- 1 taza de harina de repostería
- 1/3 taza de margarina
- 2 y 1/2 cucharadas de azúcar glas
- 1 yema de huevo
- 1 cucharada de agua muy fría
Batimos en un recipiente la harina con la margarina y el azúcar hasta que queden los tres ingredientes impregnados formando como migas. Entonces agregamos la yema y el agua y seguimos batiendo; una vez quede homogéneo lo amasamos un poco y dejamos en la nevera entre 20 y 30 minutos tapado con papel film.
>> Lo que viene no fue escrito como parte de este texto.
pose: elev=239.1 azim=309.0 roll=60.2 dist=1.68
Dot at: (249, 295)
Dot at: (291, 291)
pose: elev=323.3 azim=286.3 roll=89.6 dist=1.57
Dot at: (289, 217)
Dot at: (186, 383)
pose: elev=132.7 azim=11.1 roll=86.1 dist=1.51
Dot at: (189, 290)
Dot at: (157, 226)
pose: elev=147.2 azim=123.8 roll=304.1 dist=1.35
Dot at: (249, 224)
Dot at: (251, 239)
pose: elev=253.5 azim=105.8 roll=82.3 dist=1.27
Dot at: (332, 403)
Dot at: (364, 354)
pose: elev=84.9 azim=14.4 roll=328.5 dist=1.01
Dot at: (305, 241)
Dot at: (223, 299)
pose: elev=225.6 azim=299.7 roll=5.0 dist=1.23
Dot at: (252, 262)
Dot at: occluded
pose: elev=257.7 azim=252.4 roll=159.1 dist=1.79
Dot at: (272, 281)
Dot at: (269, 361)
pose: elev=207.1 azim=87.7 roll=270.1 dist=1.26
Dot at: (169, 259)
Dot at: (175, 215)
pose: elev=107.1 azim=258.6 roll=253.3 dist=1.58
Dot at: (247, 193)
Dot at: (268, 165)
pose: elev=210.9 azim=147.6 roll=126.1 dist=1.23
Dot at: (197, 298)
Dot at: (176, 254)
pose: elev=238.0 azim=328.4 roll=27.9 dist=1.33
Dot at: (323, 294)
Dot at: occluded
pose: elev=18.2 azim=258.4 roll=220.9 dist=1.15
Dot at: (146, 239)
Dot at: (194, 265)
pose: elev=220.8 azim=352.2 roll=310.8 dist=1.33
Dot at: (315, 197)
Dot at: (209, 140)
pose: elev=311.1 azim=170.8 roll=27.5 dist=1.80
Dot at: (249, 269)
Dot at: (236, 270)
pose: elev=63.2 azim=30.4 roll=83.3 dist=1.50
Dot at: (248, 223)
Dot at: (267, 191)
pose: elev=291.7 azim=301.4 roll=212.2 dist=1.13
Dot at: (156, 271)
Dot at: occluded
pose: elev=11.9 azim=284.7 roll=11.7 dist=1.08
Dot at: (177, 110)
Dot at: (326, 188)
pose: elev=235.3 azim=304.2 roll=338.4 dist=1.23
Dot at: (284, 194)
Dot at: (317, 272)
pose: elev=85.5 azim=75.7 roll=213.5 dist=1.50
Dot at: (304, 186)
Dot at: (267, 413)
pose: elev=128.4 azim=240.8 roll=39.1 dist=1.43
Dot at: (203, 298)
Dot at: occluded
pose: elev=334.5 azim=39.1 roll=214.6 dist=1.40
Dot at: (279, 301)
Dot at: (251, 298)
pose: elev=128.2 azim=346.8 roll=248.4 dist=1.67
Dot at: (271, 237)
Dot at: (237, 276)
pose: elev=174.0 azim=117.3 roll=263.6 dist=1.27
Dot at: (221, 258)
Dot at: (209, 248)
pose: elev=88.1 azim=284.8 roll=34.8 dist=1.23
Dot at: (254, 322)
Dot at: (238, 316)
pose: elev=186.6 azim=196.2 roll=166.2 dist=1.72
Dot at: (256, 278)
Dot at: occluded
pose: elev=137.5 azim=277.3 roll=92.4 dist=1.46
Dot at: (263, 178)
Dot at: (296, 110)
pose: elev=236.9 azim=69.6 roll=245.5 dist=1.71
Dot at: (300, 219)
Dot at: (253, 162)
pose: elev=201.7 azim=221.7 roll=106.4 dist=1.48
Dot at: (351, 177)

Después amasamos un poco más, la estiramos con el rodillo y cubrimos un molde redondo engrasado (no muy grande, sale una tarta más bien pequeña). Pinchamos la masa para que no suba y horneamos a media altura unos 15-20 minutos, se tiene que dorar un poco. Sacamos y dejamos enfriar.
Para el relleno:
- 1 taza de leche
- 1 cucharada de harina
- 3 yemas de huevo
- vainilla en polvo/extracto de vainilla
- 3 cucharadas soperas de azúcar
- fresones/fresas para decorar
Ponemos la leche a calentar (que no hierva) mientras batimos las yemas con el azúcar y la harina. Añadimos la leche gradualmente sin dejar de batir para después poner toda la mezcla al fuego, cociendo muy lento y removiendo constantemente con una cuchara de madera. Cuando empiece a hervir ya estará espesando; pueden salir algunos grumos, pero luego no se notan. Añadimos la vainilla y seguimos removiendo hasta que quede con consistencia de crema. Apartamos del fuego para que enfríe un poco y luego ya la podemos verter sobre la masa. Pasados unos minutos podremos colocar encima las fresas u otra fruta que prefiramos. Espolvorear con azúcar glas en el momento de servir.